Here, as the district court held, the parents failed to present sufficient evidence of bad faith or gross misjudgment to raise an issue for trial. They claim that the District “deliberately” limited the accommodations provided to C.L. to avoid triggering policies that would have required the development of an IEP. They fail, however, to point to any concrete evidence to support the assertion. On this record, no reasonable factfinder could find bad faith or gross misjudgment. The fact that the District was wrong in concluding that C.L. was not entitled to an IEP does not, without more, mean that it acted in violation of the Rehabilitation Act. See S.W. by J.W., 528 F.Supp.2d at 289; Wenger v. Canastota Ctrl. Sch. Dist., 979 F.Supp. at 152.

CONCLUSION

We conclude that the district court erred in dismissing the parents' IDEA claim for private tuition reimbursement, but that it correctly dismissed their Rehabilitation Act claim. Accordingly, the judgment of the district court is REVERSED in part and AFFIRMED in part, and we REMAND the case to the district court with instructions to enter judgment in favor of plaintiffs-appellants on their IDEA claim.

FOOTNOTES

1.  The LRC at Greenacres provides small-group academic support services to students with significant delays in their academic development.

2.  New York assigns responsibility for fulfilling the state's obligations under the IDEA to local Committees on Special Education. N.Y. Educ. Law § 4402(1)(b)(1)(a) (McKinney 1999); see also Walczak, 142 F.3d at 123.

3.  Other circuits have taken a perhaps broader approach. See, e . g., Cleveland Heights–Univ. Heights City Sch. Dist. v. Boss ex rel. Boss, 144 F.3d 391, 400 (6th Cir.1998) (“we hold that the failure of the [school] to satisfy the IDEA's mainstreaming requirement does not bar the [parents] from receiving reimbursement”); Warren G. v. Cumberland Cnty. Sch. Dist., 190 F.3d 80, 83–84 (3d Cir.1999); C.B. ex rel. B.B. v. Special Sch. Dist. No. 1, Minneapolis, Minn., 636 F.3d 981, 991 (8th Cir.2011).

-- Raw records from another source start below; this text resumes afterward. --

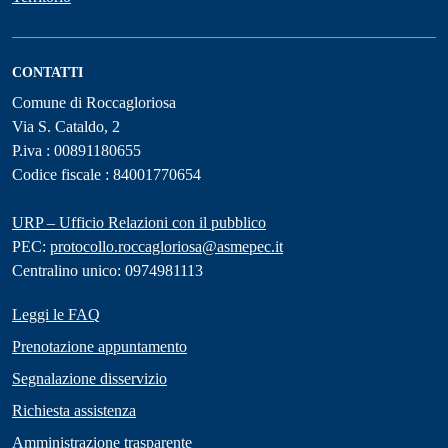
CONTATTI
Comune di Roccagloriosa
Via S. Cataldo, 2
P.iva : 00891180655
Codice fiscale : 84001770654
URP – Ufficio Relazioni con il pubblico
PEC:
protocollo.roccagloriosa@asmepec.it
Centralino unico: 0974981113
Leggi le FAQ
Prenotazione appuntamento
Segnalazione disservizio
Richiesta assistenza
Amministrazione trasparente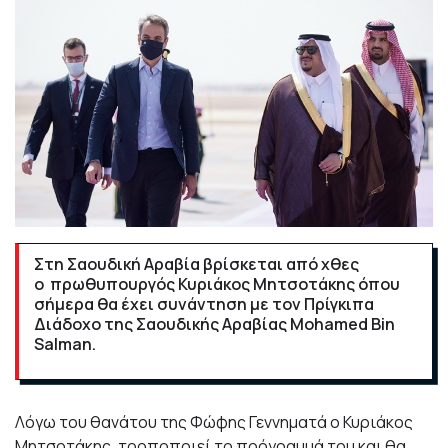
Στη Σαουδική Αραβία βρίσκεται από χθες
ο πρωθυπουργός Κυριάκος Μητσοτάκης όπου
σήμερα θα έχει συνάντηση με τον Πρίγκιπα
Διάδοχο της Σαουδικής Αραβίας Mohamed Bin
Salman.
Λόγω του θανάτου της Φώφης Γεννηματά ο Κυριάκος
Μητσοτάκης, τροποποιεί το πρόγραμμά του και θα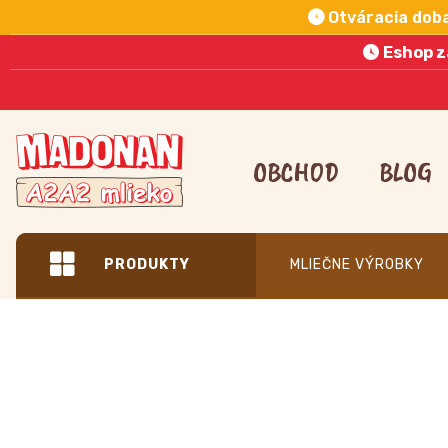
Otváracia dob
Eshop z
Preskočiť
na
OBCHOD
BLOG
obsah
PRODUKTY
MLIEČNE VÝROBKY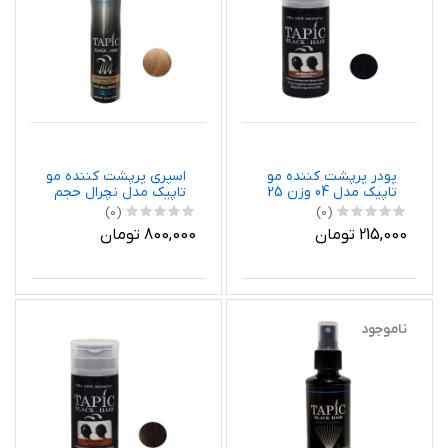
پودر پرپشت کننده مو
اسپری پرپشت کننده مو
تاپیک مدل 04 وزن 25
تاپیک مدل نچرال حجم
گرم رنگ قهوه ای
150 میلی لیتر رنگ بلوند
(0)
(0)
215,000 تومان
800,000 تومان
ناموجود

4.  To be sure, there was substantial evidence in the record to support the SRO's conclusion that C.L. made progress at Greenacres, including favorable test results and report cards. But overall, the results were decidedly mixed, and C.L. continued to have difficulties while at Greenacres. The private evaluations, for example, showed significant academic and learning deficiencies. Moreover, the progress that C.L. made at Greenacres was undoubtedly the result of the “increasing amounts of special education services, programs, and accommodations” that he was receiving, including “an aide for most of the day” and “substantial 1:1 assistance from the regular education teacher.”